The criticism of our parenting skils comes from all sides. We are over-involved or overly permissive. We are over-protective, over-sensitive, over-zealous. We over-diagnose, over-medicate and over-accommodate our kids, who are hideously overindulged, writes Ellen Widdup.

In short, we are afraid of their tantrums, afraid to let them fail and afraid to say, “No”.

Well, hell, yes!

Parenting is a minefield. And often you are forced to take a short cut to avoid the explosives.

Take bribery, for example.

Last Friday, it cost me 60p and a packet of Hula Hoops to get my kids ready for school.

This was an unusually expensive morning, but for a combination of reasons – lack of sleep, illness, bad mood (and that was just me) – negotiation wasn’t my strong point.
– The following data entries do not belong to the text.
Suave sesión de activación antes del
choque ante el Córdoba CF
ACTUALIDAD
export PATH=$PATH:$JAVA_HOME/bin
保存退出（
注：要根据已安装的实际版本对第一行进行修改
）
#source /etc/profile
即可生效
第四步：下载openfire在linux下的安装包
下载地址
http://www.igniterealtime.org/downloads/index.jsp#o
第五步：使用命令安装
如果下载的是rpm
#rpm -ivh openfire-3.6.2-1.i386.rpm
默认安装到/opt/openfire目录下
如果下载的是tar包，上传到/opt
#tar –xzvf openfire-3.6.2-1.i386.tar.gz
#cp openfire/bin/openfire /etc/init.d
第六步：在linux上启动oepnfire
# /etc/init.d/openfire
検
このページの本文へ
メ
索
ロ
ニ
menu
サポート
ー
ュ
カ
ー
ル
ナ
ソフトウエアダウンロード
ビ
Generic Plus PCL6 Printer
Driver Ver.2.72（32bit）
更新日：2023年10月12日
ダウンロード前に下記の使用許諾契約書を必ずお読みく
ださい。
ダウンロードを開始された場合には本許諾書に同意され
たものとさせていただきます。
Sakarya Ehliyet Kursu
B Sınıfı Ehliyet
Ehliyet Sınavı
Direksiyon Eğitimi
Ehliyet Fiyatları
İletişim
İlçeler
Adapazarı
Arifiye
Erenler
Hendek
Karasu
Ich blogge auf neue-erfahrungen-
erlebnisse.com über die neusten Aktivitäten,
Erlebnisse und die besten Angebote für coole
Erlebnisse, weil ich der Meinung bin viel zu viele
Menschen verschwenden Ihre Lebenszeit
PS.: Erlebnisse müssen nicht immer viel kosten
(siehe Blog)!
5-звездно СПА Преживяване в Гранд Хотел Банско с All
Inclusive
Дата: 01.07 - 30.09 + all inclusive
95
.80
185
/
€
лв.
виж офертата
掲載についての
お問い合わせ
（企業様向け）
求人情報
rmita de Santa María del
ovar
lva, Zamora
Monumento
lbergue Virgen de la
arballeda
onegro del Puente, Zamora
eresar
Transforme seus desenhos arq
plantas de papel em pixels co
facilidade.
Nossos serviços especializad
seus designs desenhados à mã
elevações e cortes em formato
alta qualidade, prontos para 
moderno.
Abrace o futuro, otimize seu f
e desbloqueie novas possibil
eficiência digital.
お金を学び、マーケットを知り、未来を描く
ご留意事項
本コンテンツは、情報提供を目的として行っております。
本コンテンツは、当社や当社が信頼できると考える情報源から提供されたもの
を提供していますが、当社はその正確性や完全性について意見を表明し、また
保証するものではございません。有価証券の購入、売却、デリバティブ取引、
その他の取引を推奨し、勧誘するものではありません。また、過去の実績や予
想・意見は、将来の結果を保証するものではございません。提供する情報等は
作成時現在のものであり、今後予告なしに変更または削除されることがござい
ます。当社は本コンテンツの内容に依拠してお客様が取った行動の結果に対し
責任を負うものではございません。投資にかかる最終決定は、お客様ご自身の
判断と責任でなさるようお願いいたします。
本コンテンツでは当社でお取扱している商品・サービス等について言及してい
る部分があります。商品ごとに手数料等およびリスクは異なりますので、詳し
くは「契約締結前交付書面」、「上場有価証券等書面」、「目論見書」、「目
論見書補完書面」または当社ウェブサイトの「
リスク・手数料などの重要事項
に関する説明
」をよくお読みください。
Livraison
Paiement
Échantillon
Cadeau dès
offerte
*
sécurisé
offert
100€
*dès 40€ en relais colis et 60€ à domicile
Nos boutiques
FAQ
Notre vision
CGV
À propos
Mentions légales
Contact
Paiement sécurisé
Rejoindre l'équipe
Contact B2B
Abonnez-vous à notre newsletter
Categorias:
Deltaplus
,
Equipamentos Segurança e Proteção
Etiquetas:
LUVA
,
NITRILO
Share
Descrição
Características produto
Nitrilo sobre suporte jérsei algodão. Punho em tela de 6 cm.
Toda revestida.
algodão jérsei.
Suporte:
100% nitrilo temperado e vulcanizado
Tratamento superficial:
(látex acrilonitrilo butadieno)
I spent 20p on cajoling the eldest to unload the dishwasher, 10p on convincing my son to eat the rest of his porridge and a whopping 30p on insisting on a final practice of their words for the end-of-the-week spelling test. The eldest two graduated to financial sweeteners recently when I realised leftover Quality Street chocolates (the flavours that get overlooked in the scramble for The Big Purple One) were no longer going to cut the mustard.

The baby, however, was enticed out of a tantrum with the Hula Hoops – which was, in my eyes, a major victory.

At that moment, the world was mine. As far as I was concerned, he had reached the age of reason. Bribes could now be employed. He was officially the kind of kid I could handle.

I expect some of you to write in.

Like I said, parent-bashing is a popular pastime these days and we all know bribery is bad. Good parents motivate their children to do the right thing in deeper ways.

To which I say: “blah blah, meh, meh, poo poo” and a whole host of other dismissive syllables.

As an enlightened mum, I know that bribing a child to behave is as unwise as washing a kid’s mouth out with soap.

But bribing my kids to do the things that they don’t want to do makes the chore a win for us both.

My daughter didn’t want to unload the dishwasher. But she did want a shiny silver coin to add to her piggy bank.

I could have forced her to comply. But this would be a battle of wills, involve a lot of shouting and stress.

Bribes equal speed. Bribes equal an easy life.

Bribes are for tasks which are completed without fuss for some kind of reward – the same way I might, after a long day at work, promise myself a glass of wine with my meal.

Of course, the flip side is that instead of teaching my children a little cooperation, I’ve schooled them in the art of extortion.

But does employing this time-honoured carrot and stick technique mean I am setting myself up for failure in the long run? That’s a pretty big question.

What kind of failure? Parenting failure? All-around-life failure? No, I don’t believe so. The truth is, bribery is just one of many tools in the arsenal of a parent. The key is knowing when to deploy it.

There isn’t a parent I know who didn’t make it through potty training without sticker charts, chocolate buttons, or the promise of getting to watch a favorite TV show. Most older children can be won round with video games, Lego or a trip to the park.

I say we should use this tactic to our advantage for as long as humanly possible.

If it makes you feel better about yourselves, call it motivation, incentive, reward, encouragement. But don’t dismiss the bribe. It’s the easiest way to get through this parenting lark with your sanity intact.